От Филипп до Кавалы всего 17 километров. Наверное, на этом пространстве были и есть те самые рощи, в которых убирали апельсины мой дед Степан, моя тетя Нюся и мой Ада. Так сложилось, что никогда и никто не звал моего деда Адама – дедом. Близкие звали его Ада, дальние – Адам или Адам Семенович, потому что «Сигизмундович» они не выговаривали.

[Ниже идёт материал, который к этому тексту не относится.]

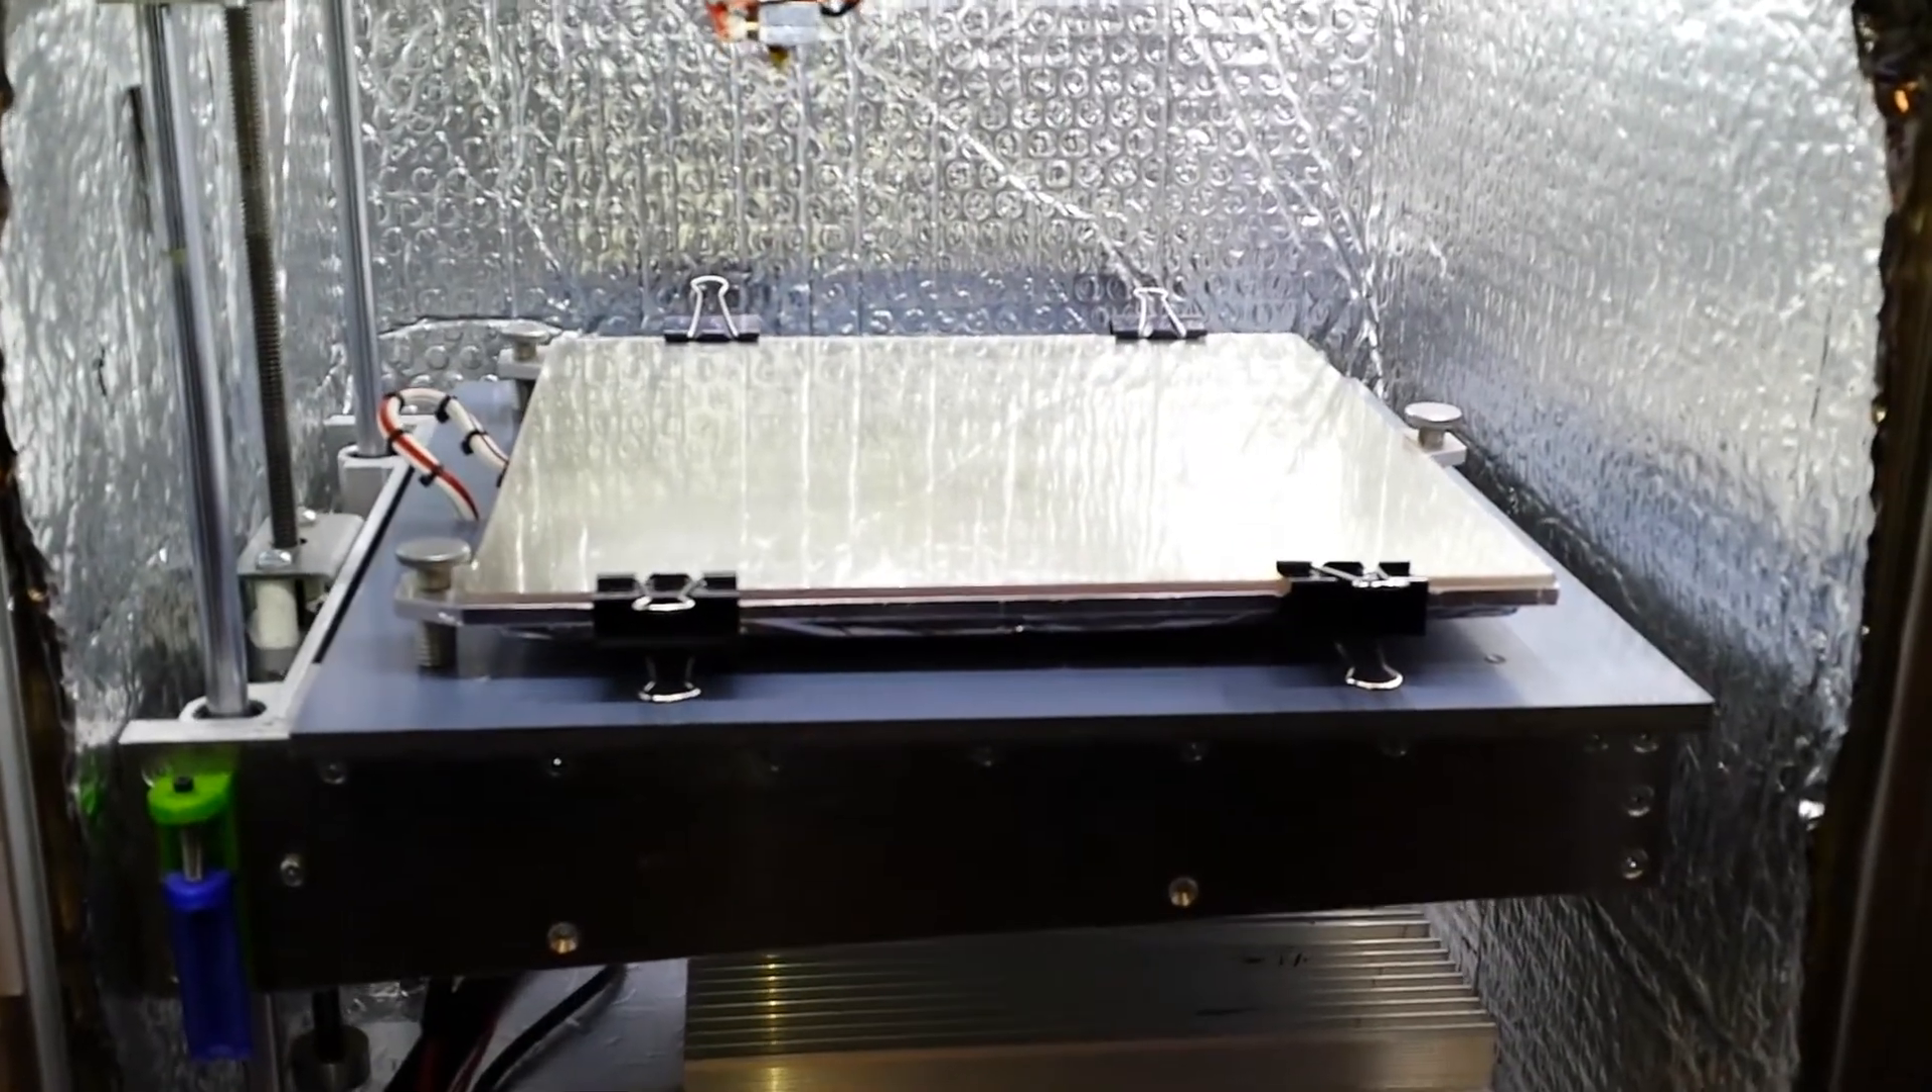I've actually got the the heat bed in place now all secure and fixed down.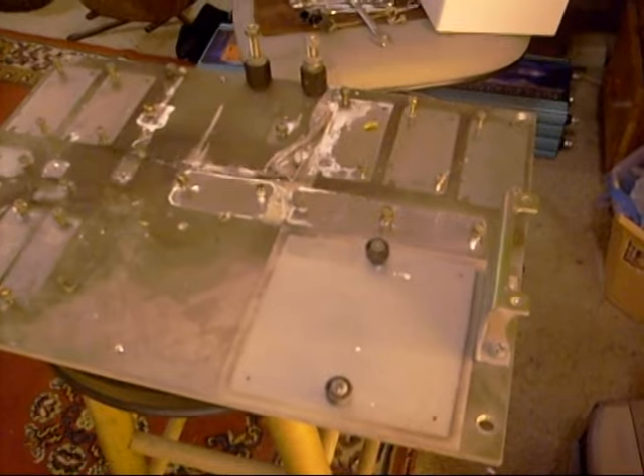All the components are removed from this large heatsink board.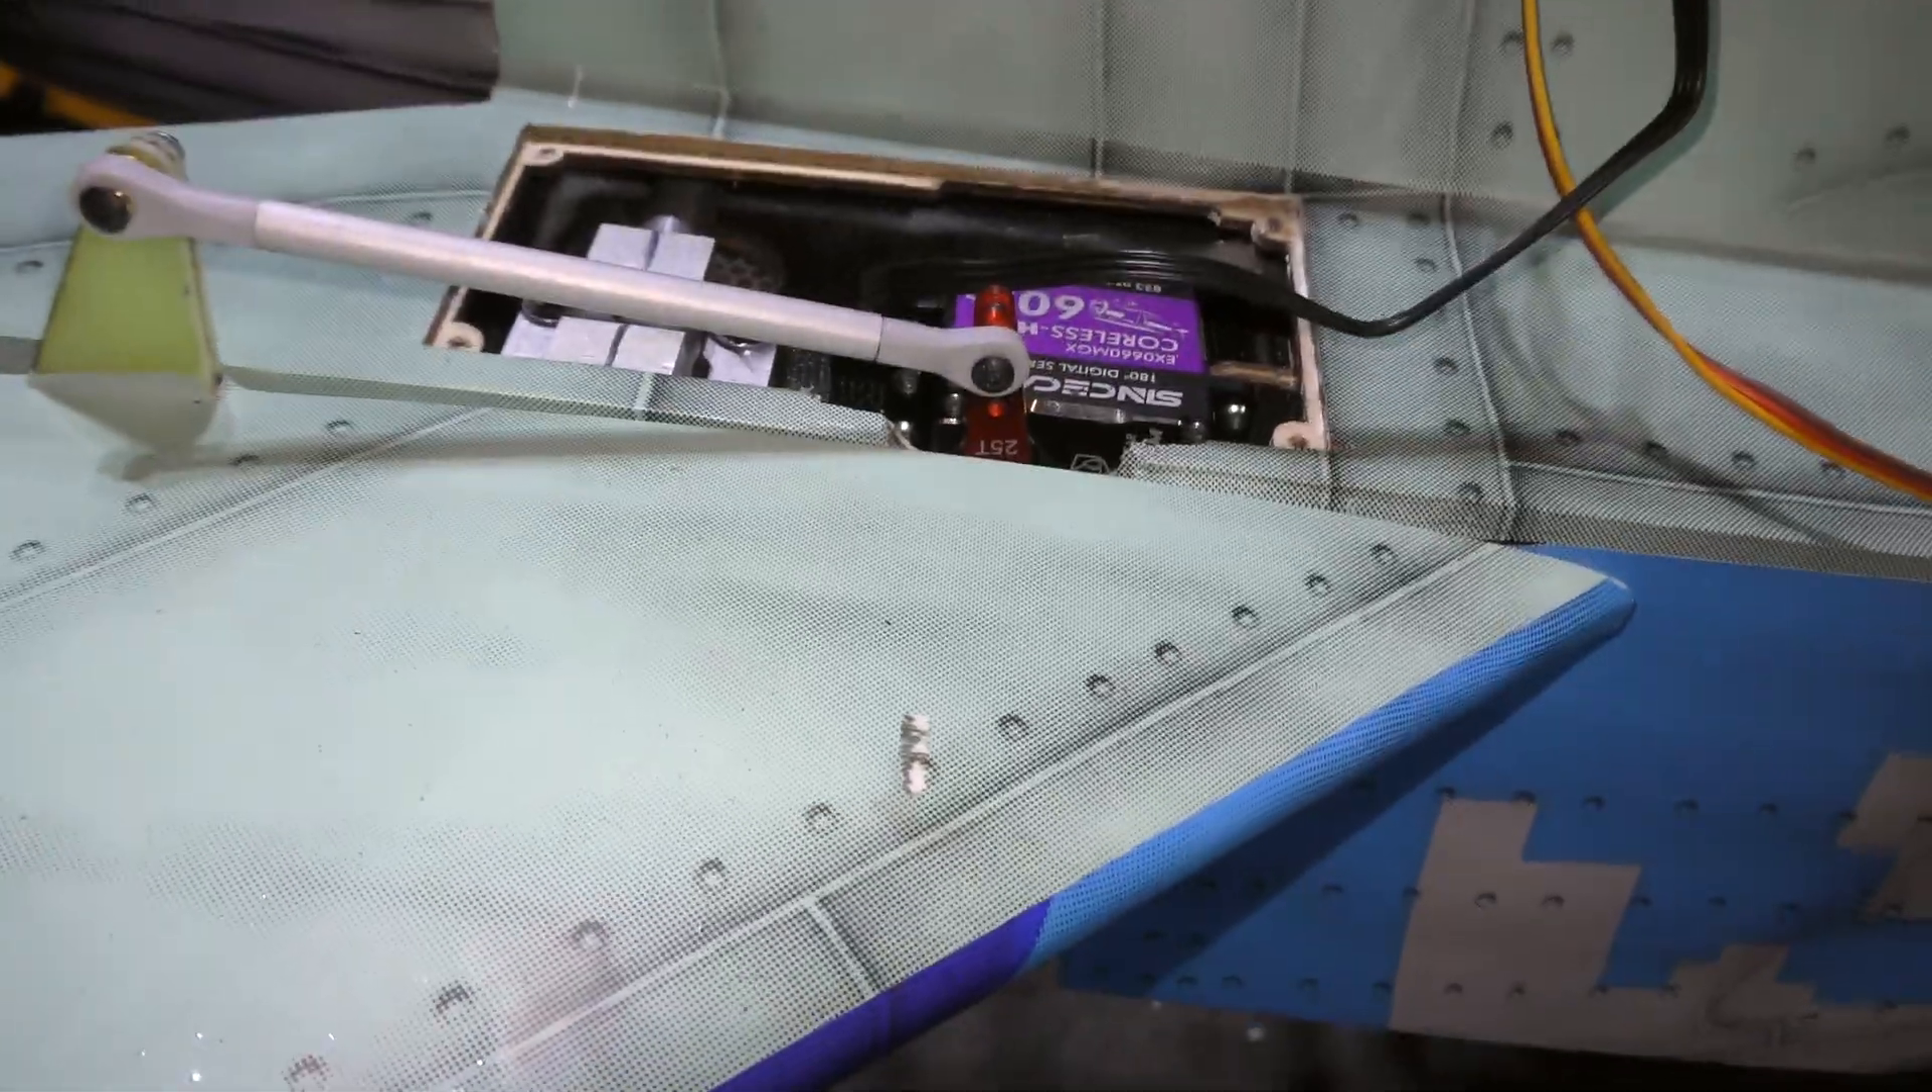All right, so as we can see, I have assembled the elevator, and this is the geometry I ended up with.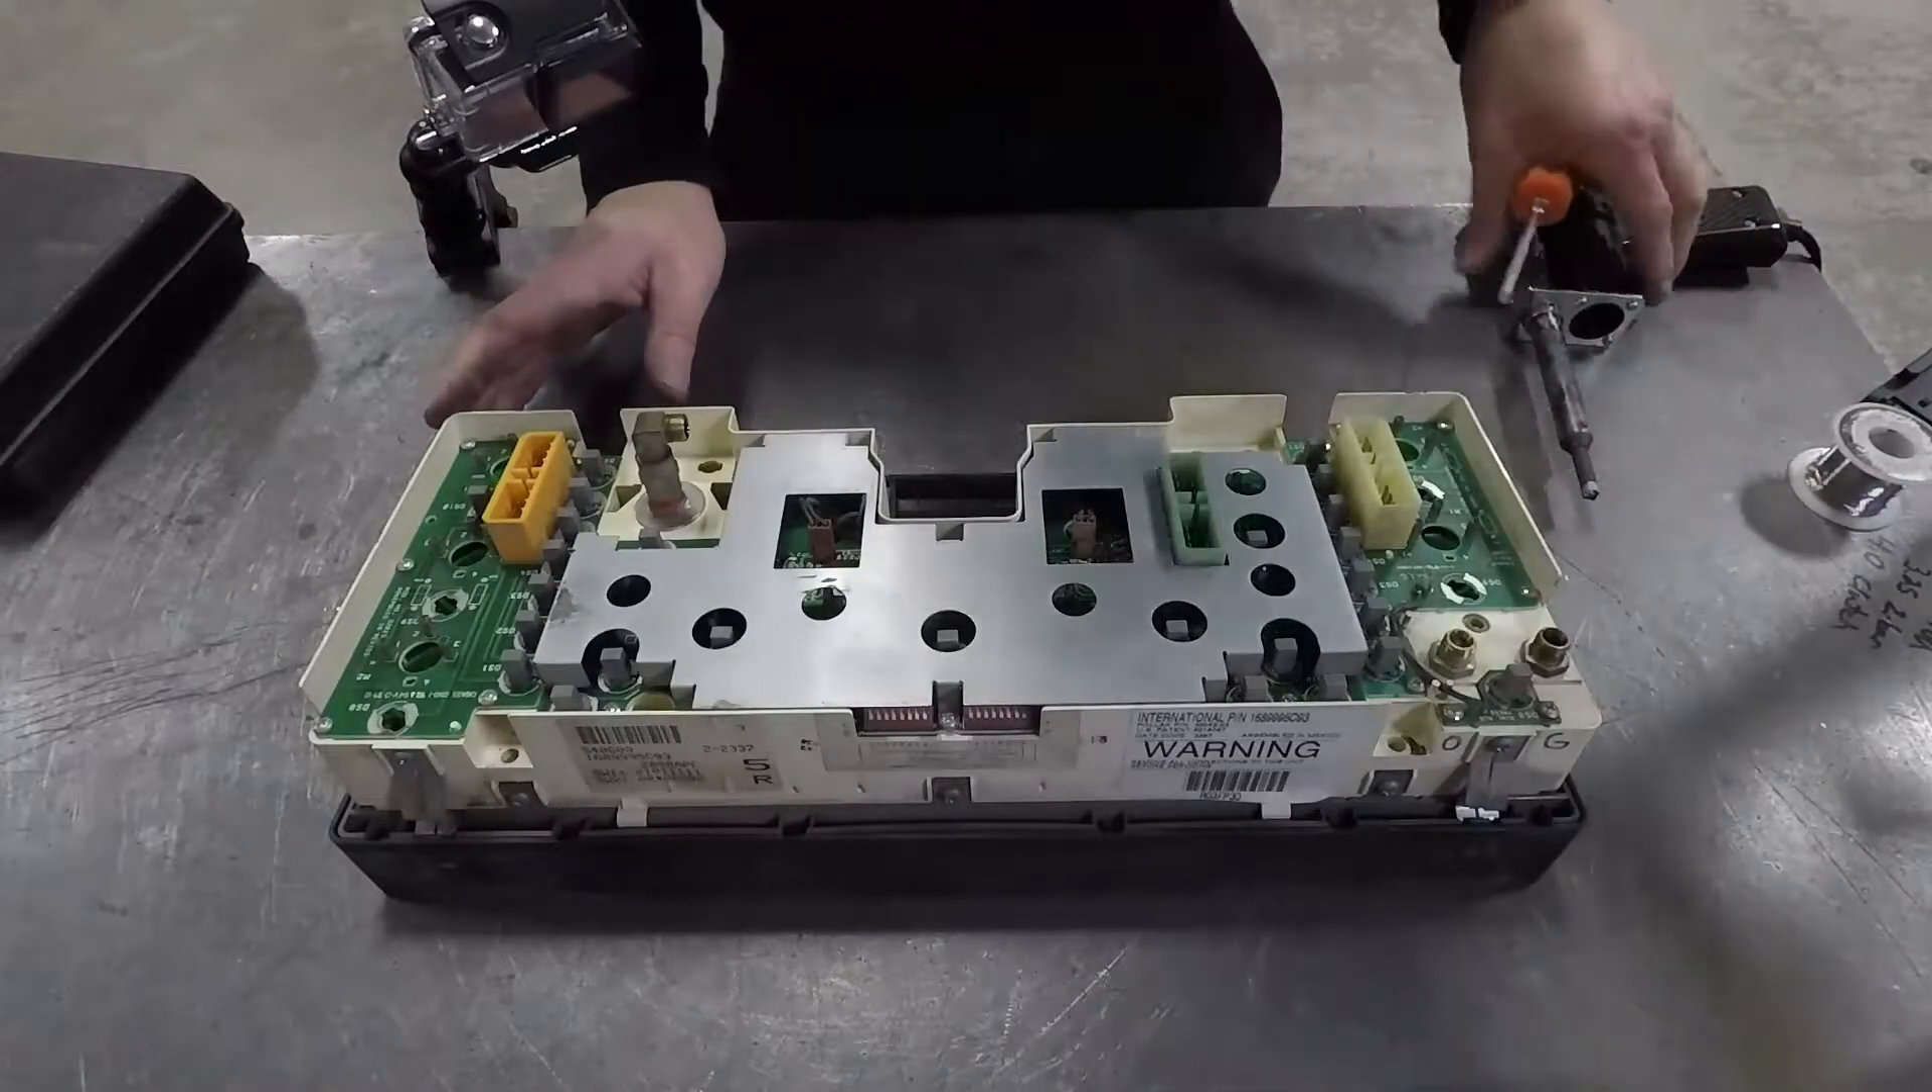Okay so we got our gauge cluster out the truck we got it over here in the bench.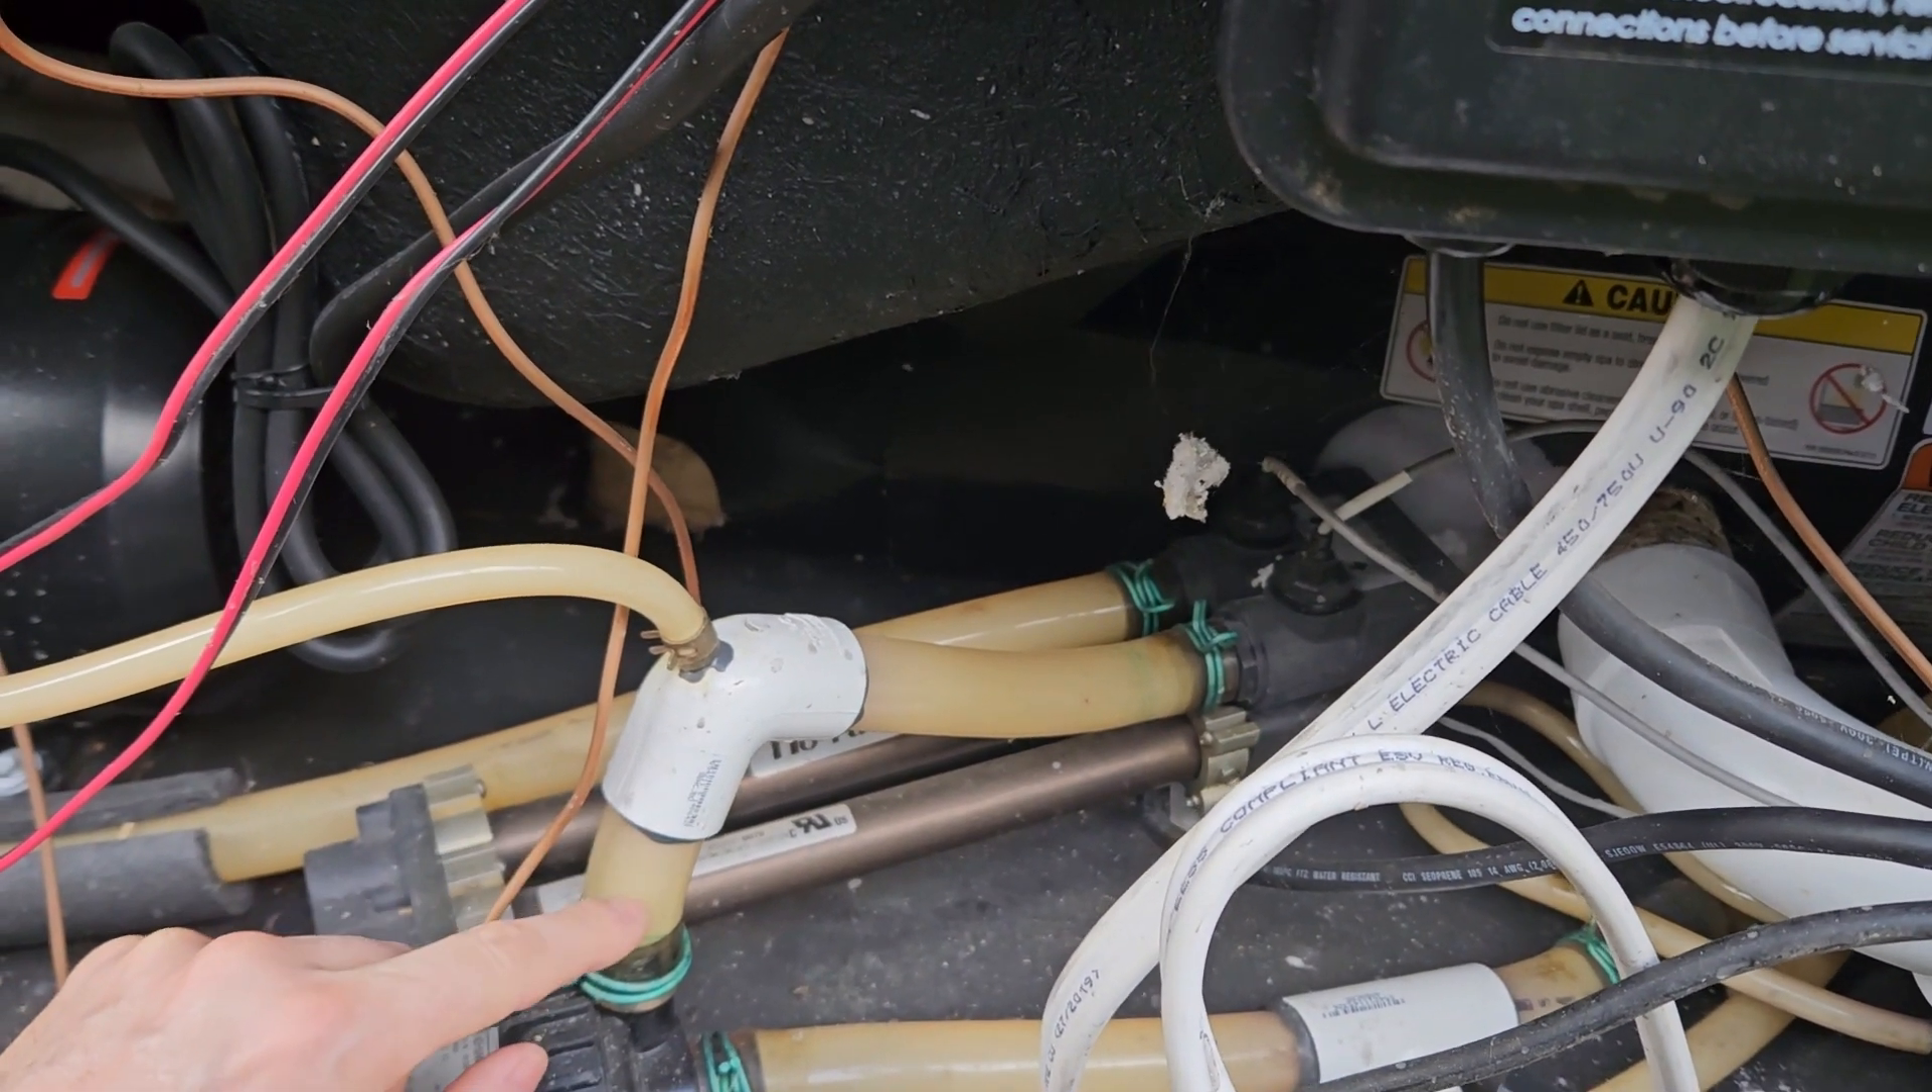Um, you can see here that they've glued in these PVC hard fittings.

Оглядывая округу, я невольно подумал о том, что вот здесь, на этом издревле обжитом куске земли, впервые, как ударяет дальняя зарница в небе, промелькнула сама возможность моего появления на белый свет. В тот самый момент, когда мой дед Степан запнулся о корень, упал со своим сундуком апельсинов и выругался по-русски, а поднимать его бросилась молодая тетя Нюся, а еще через минуту от своей машины с прицепом к ним подошел Ада, – вот тут-то и улыбнулось мне счастье. А вечером мой дед по матери Степан, дед по отцу Адам и моя дорогая тетя Нюся пошли в портовую таверну отметить знакомство. В ту самую таверну, где в день приезда в Кавалу я обжег о холодную пыль указательный палец.